● **DATA TO PROCESS**:
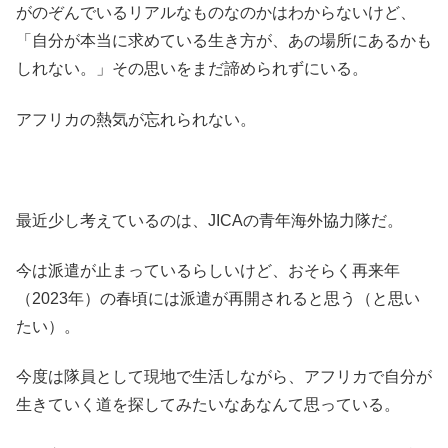
がのぞんでいるリアルなものなのかはわからないけど、
「自分が本当に求めている生き方が、あの場所にあるかも
しれない。」その思いをまだ諦められずにいる。
アフリカの熱気が忘れられない。
最近少し考えているのは、JICAの青年海外協力隊だ。
今は派遣が止まっているらしいけど、おそらく再来年
（2023年）の春頃には派遣が再開されると思う（と思い
たい）。
今度は隊員として現地で生活しながら、アフリカで自分が
生きていく道を探してみたいなあなんて思っている。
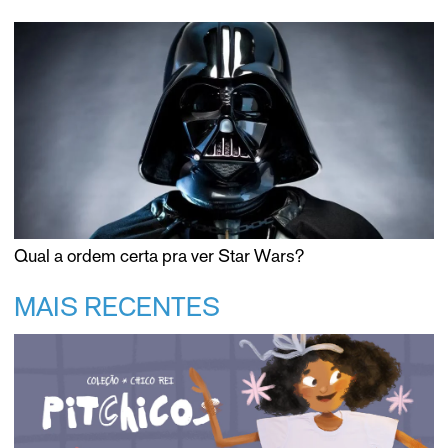
Qual a ordem certa pra ver Star Wars?
MAIS RECENTES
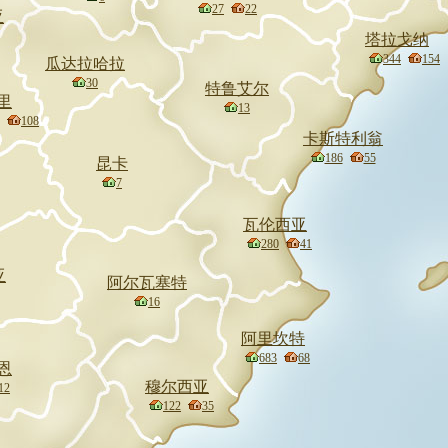
27
22
亚
塔拉戈纳
344
154
瓜达拉哈拉
30
特鲁艾尔
里
13
108
卡斯特利翁
186
55
昆卡
7
瓦伦西亚
280
41
亚
阿尔瓦塞特
16
阿里坎特
683
68
恩
穆尔西亚
12
122
35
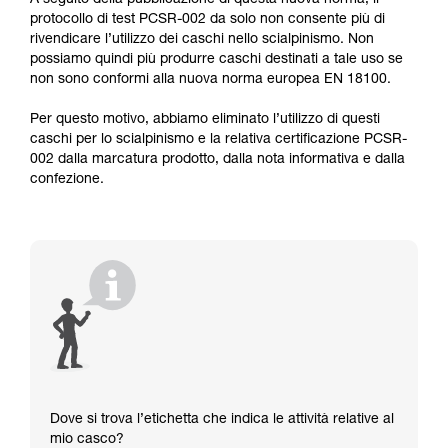
A seguito della pubblicazione di questa nuova norma, il
protocollo di test PCSR-002 da solo non consente più di
rivendicare l’utilizzo dei caschi nello scialpinismo. Non
possiamo quindi più produrre caschi destinati a tale uso se
non sono conformi alla nuova norma europea EN 18100.
Per questo motivo, abbiamo eliminato l’utilizzo di questi
caschi per lo scialpinismo e la relativa certificazione PCSR-
002 dalla marcatura prodotto, dalla nota informativa e dalla
confezione.
Dove si trova l’etichetta che indica le attività relative al
mio casco?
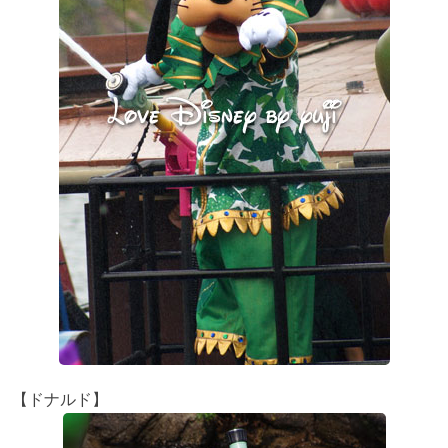
【ドナルド】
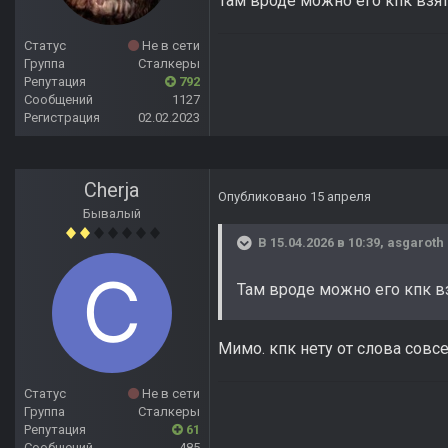
Там вроде можно его кпк взят
Статус
Не в сети
Группа
Сталкеры
Репутация
792
Сообщений
1127
Регистрация
02.02.2023
Cherja
Опубликовано
15 апреля
Бывалый
В 15.04.2026 в 10:39,
asgaroth
Там вроде можно его кпк вз
Мимо. кпк нету от слова совс
Статус
Не в сети
Группа
Сталкеры
Репутация
61
Сообщений
485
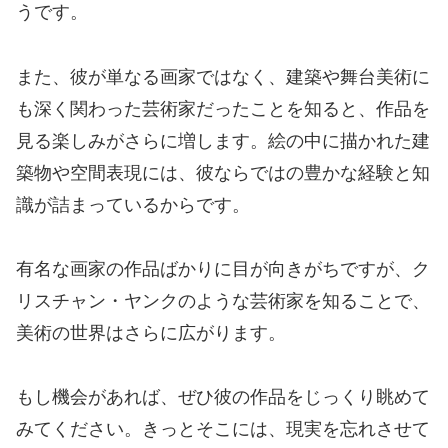
うです。
また、彼が単なる画家ではなく、建築や舞台美術に
も深く関わった芸術家だったことを知ると、作品を
見る楽しみがさらに増します。絵の中に描かれた建
築物や空間表現には、彼ならではの豊かな経験と知
識が詰まっているからです。
有名な画家の作品ばかりに目が向きがちですが、ク
リスチャン・ヤンクのような芸術家を知ることで、
美術の世界はさらに広がります。
もし機会があれば、ぜひ彼の作品をじっくり眺めて
みてください。きっとそこには、現実を忘れさせて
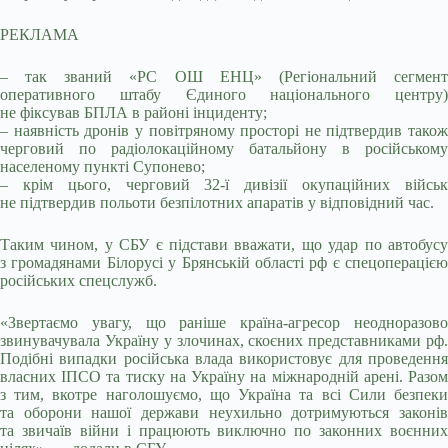
РЕКЛАМА
– так званий «РС ОШ ЕНЦ» (Регіональний сегмент
оперативного штабу Єдиного національного центру)
не фіксував БПЛА в районі інциденту;
– наявність дронів у повітряному просторі не підтвердив також
черговий по радіолокаційному батальйону в російському
населеному пункті Супонево;
– крім цього, черговий 32-ї дивізії окупаційних військ
не підтвердив польоти безпілотних апаратів у відповідний час.
Таким чином, у СБУ є підстави вважати, що удар по автобусу
з громадянами Білорусі у Брянській області рф є спецоперацією
російських спецслужб.
«Звертаємо увагу, що раніше країна-агресор неодноразово
звинувачувала Україну у злочинах, скоєних представниками рф.
Подібні випадки російська влада використовує для проведення
власних ІПСО та тиску на Україну на міжнародній арені. Разом
з тим, вкотре наголошуємо, що Україна та всі Сили безпеки
та оборони нашої держави неухильно дотримуються законів
та звичаїв війни і працюють виключно по законних воєнних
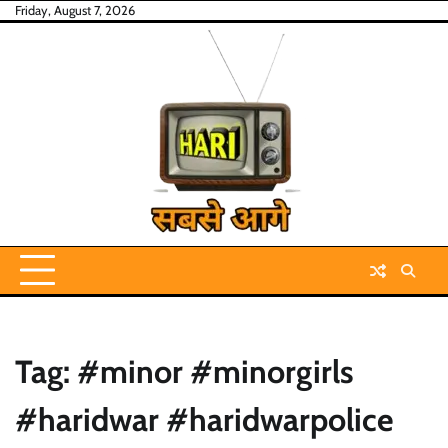
Skip
Friday, August 7, 2026
to
content
Tag:
#minor #minorgirls
#haridwar #haridwarpolice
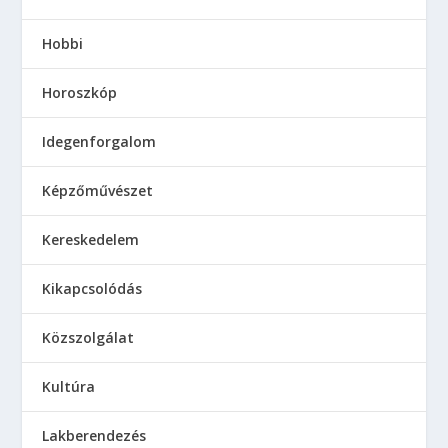
Hobbi
Horoszkóp
Idegenforgalom
Képzőművészet
Kereskedelem
Kikapcsolódás
Közszolgálat
Kultúra
Lakberendezés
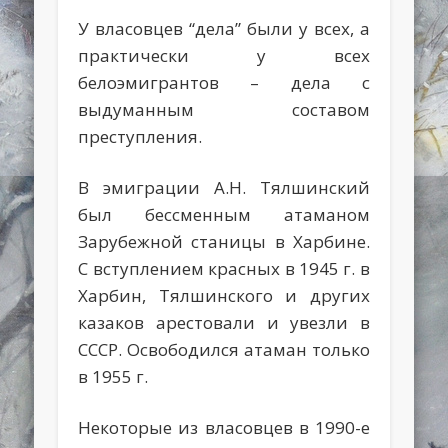
У власовцев “дела” были у всех, а
практически у всех
белоэмигрантов – дела с
выдуманным составом
преступления.
В эмиграции А.Н. Тялшинский
был бессменным атаманом
Зарубежной станицы в Харбине.
С вступлением красных в 1945 г. в
Харбин, Тялшинского и других
казаков арестовали и увезли в
СССР. Освободился атаман только
в 1955 г.
Некоторые из власовцев в 1990-е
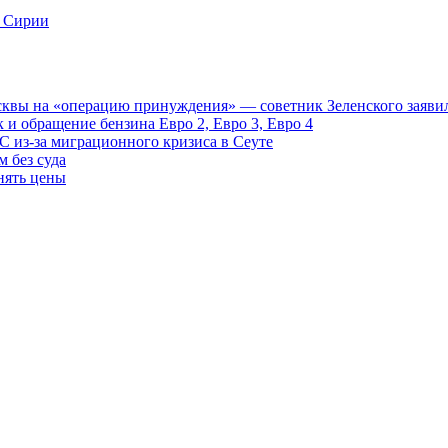
в Сирии
осквы на «операцию принуждения» — советник Зеленского заявил
 и обращение бензина Евро 2, Евро 3, Евро 4
С из-за миграционного кризиса в Сеуте
м без суда
нять цены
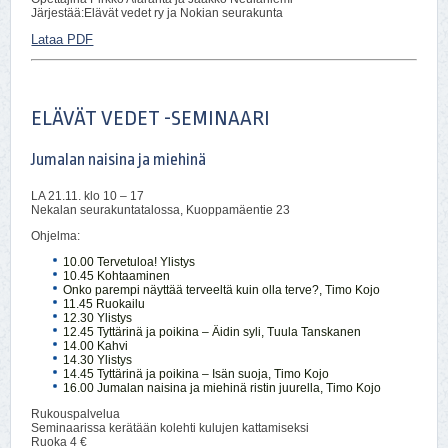
Järjestää:Elävät vedet ry ja Nokian seurakunta
Lataa PDF
ELÄVÄT VEDET -SEMINAARI
Jumalan naisina ja miehinä
LA 21.11. klo 10 – 17
Nekalan seurakuntatalossa, Kuoppamäentie 23
Ohjelma:
10.00 Tervetuloa! Ylistys
10.45 Kohtaaminen
Onko parempi näyttää terveeltä kuin olla terve?, Timo Kojo
11.45 Ruokailu
12.30 Ylistys
12.45 Tyttärinä ja poikina – Äidin syli, Tuula Tanskanen
14.00 Kahvi
14.30 Ylistys
14.45 Tyttärinä ja poikina – Isän suoja, Timo Kojo
16.00 Jumalan naisina ja miehinä ristin juurella, Timo Kojo
Rukouspalvelua
Seminaarissa kerätään kolehti kulujen kattamiseksi
Ruoka 4 €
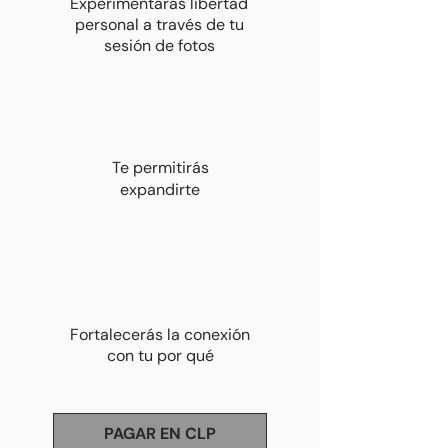
Experimentarás libertad
personal a través de tu
sesión de fotos
Te permitirás
expandirte
Fortalecerás la conexión
con tu por qué
PAGAR EN CLP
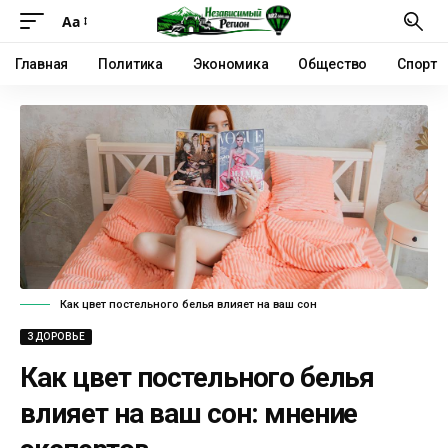
Аа
Главная
Политика
Экономика
Общество
Спорт
Как цвет постельного белья влияет на ваш сон
ЗДОРОВЬЕ
Как цвет постельного белья
влияет на ваш сон: мнение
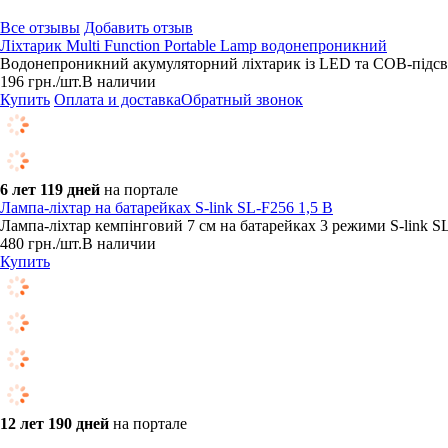
Все отзывы
Добавить отзыв
Ліхтарик Multi Function Portable Lamp водонепроникний
Водонепроникний акумуляторний ліхтарик із LED та COB-підсвіт
196
грн.
/шт.
В наличии
Купить
Оплата и доставка
Обратный звонок
6 лет 119 дней
на портале
Лампа-ліхтар на батарейках S-link SL-F256 1,5 В
Лампа-ліхтар кемпінговий 7 см на батарейках 3 режими S-link S
480
грн.
/шт.
В наличии
Купить
12 лет 190 дней
на портале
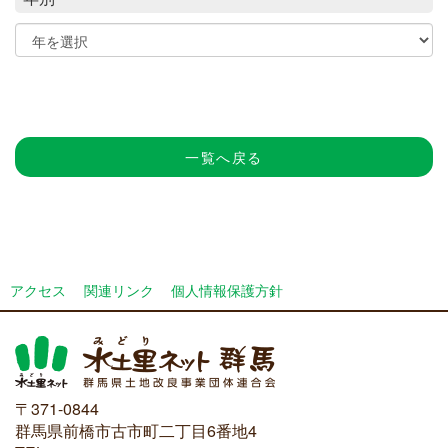
一覧へ戻る
アクセス
関連リンク
個人情報保護方針
〒371-0844
群馬県前橋市古市町二丁目6番地4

● **THE TASK**:
Restate the data word for word without pictures.

● **COMPLETED EXERCISE**:
がのぞんでいるリアルなものなのかはわからないけど、
「自分が本当に求めている生き方が、あの場所にあるかも
しれない。」その思いをまだ諦められずにいる。
アフリカの熱気が忘れられない。
最近少し考えているのは、JICAの青年海外協力隊だ。
今は派遣が止まっているらしいけど、おそらく再来年
（2023年）の春頃には派遣が再開されると思う（と思い
たい）。
今度は隊員として現地で生活しながら、アフリカで自分が
生きていく道を探してみたいなあなんて思っている。
Qual a ordem certa pra ver Star Wars?
MAIS RECENTES
27
22
亚
塔拉戈纳
344
154
瓜达拉哈拉
30
特鲁艾尔
里
13
108
卡斯特利翁
186
55
昆卡
7
瓦伦西亚
280
41
亚
阿尔瓦塞特
16
阿里坎特
683
68
恩
穆尔西亚
12
122
35
A seguito della pubblicazione di questa nuova norma, il
protocollo di test PCSR-002 da solo non consente più di
rivendicare l’utilizzo dei caschi nello scialpinismo. Non
possiamo quindi più produrre caschi destinati a tale uso se
non sono conformi alla nuova norma europea EN 18100.
Per questo motivo, abbiamo eliminato l’utilizzo di questi
caschi per lo scialpinismo e la relativa certificazione PCSR-
002 dalla marcatura prodotto, dalla nota informativa e dalla
confezione.
Dove si trova l’etichetta che indica le attività relative al
mio casco?
【ドナルド】
Там вроде можно его кпк взят
Статус
Не в сети
Группа
Сталкеры
Репутация
792
Сообщений
1127
Регистрация
02.02.2023
Cherja
Опубликовано
15 апреля
Бывалый
В 15.04.2026 в 10:39,
asgaroth
Там вроде можно его кпк вз
Мимо. кпк нету от слова совс
Статус
Не в сети
Группа
Сталкеры
Репутация
61
Сообщений
485
うです。
また、彼が単なる画家ではなく、建築や舞台美術に
も深く関わった芸術家だったことを知ると、作品を
見る楽しみがさらに増します。絵の中に描かれた建
築物や空間表現には、彼ならではの豊かな経験と知
識が詰まっているからです。
有名な画家の作品ばかりに目が向きがちですが、ク
リスチャン・ヤンクのような芸術家を知ることで、
美術の世界はさらに広がります。
もし機会があれば、ぜひ彼の作品をじっくり眺めて
みてください。きっとそこには、現実を忘れさせて
РЕКЛАМА
– так званий «РС ОШ ЕНЦ» (Регіональний сегмент
оперативного штабу Єдиного національного центру)
не фіксував БПЛА в районі інциденту;
– наявність дронів у повітряному просторі не підтвердив також
черговий по радіолокаційному батальйону в російському
населеному пункті Супонево;
– крім цього, черговий 32-ї дивізії окупаційних військ
не підтвердив польоти безпілотних апаратів у відповідний час.
Таким чином, у СБУ є підстави вважати, що удар по автобусу
з громадянами Білорусі у Брянській області рф є спецоперацією
російських спецслужб.
«Звертаємо увагу, що раніше країна-агресор неодноразово
звинувачувала Україну у злочинах, скоєних представниками рф.
Подібні випадки російська влада використовує для проведення
власних ІПСО та тиску на Україну на міжнародній арені. Разом
з тим, вкотре наголошуємо, що Україна та всі Сили безпеки
та оборони нашої держави неухильно дотримуються законів
та звичаїв війни і працюють виключно по законних воєнних
Skip
Friday, August 7, 2026
to
content
Tag:
#minor #minorgirls
#haridwar #haridwarpolice
Hobbi
Horoszkóp
Idegenforgalom
Képzőművészet
Kereskedelem
Kikapcsolódás
Közszolgálat
Kultúra
Lakberendezés
У власовцев “дела” были у всех, а
практически у всех
белоэмигрантов – дела с
выдуманным составом
преступления.
В эмиграции А.Н. Тялшинский
был бессменным атаманом
Зарубежной станицы в Харбине.
С вступлением красных в 1945 г. в
Харбин, Тялшинского и других
казаков арестовали и увезли в
СССР. Освободился атаман только
в 1955 г.
Некоторые из власовцев в 1990-е
в Сирии
осквы на «операцию принуждения» — советник Зеленского заявил
 и обращение бензина Евро 2, Евро 3, Евро 4
С из-за миграционного кризиса в Сеуте
м без суда
нять цены
Järjestää:Elävät vedet ry ja Nokian seurakunta
Lataa PDF
ELÄVÄT VEDET -SEMINAARI
Jumalan naisina ja miehinä
LA 21.11. klo 10 – 17
Nekalan seurakuntatalossa, Kuoppamäentie 23
Ohjelma:
10.00 Tervetuloa! Ylistys
10.45 Kohtaaminen
Onko parempi näyttää terveeltä kuin olla terve?, Timo Kojo
11.45 Ruokailu
12.30 Ylistys
12.45 Tyttärinä ja poikina – Äidin syli, Tuula Tanskanen
14.00 Kahvi
14.30 Ylistys
14.45 Tyttärinä ja poikina – Isän suoja, Timo Kojo
16.00 Jumalan naisina ja miehinä ristin juurella, Timo Kojo
Rukouspalvelua
Seminaarissa kerätään kolehti kulujen kattamiseksi
Ruoka 4 €
Experimentarás libertad
personal a través de tu
sesión de fotos
Te permitirás
expandirte
Fortalecerás la conexión
con tu por qué
PAGAR EN CLP
Аа
Главная
Политика
Экономика
Общество
Спорт
Как цвет постельного белья влияет на ваш сон
ЗДОРОВЬЕ
Как цвет постельного белья
влияет на ваш сон: мнение
Все отзывы
Добавить отзыв
Ліхтарик Multi Function Portable Lamp водонепроникний
Водонепроникний акумуляторний ліхтарик із LED та COB-підсвіт
196
грн.
/шт.
В наличии
Купить
Оплата и доставка
Обратный звонок
6 лет 119 дней
на портале
Лампа-ліхтар на батарейках S-link SL-F256 1,5 В
Лампа-ліхтар кемпінговий 7 см на батарейках 3 режими S-link S
480
грн.
/шт.
В наличии
Купить
12 лет 190 дней
на портале
一覧へ戻る
アクセス
関連リンク
個人情報保護方針
〒371-0844
群馬県前橋市古市町二丁目6番地4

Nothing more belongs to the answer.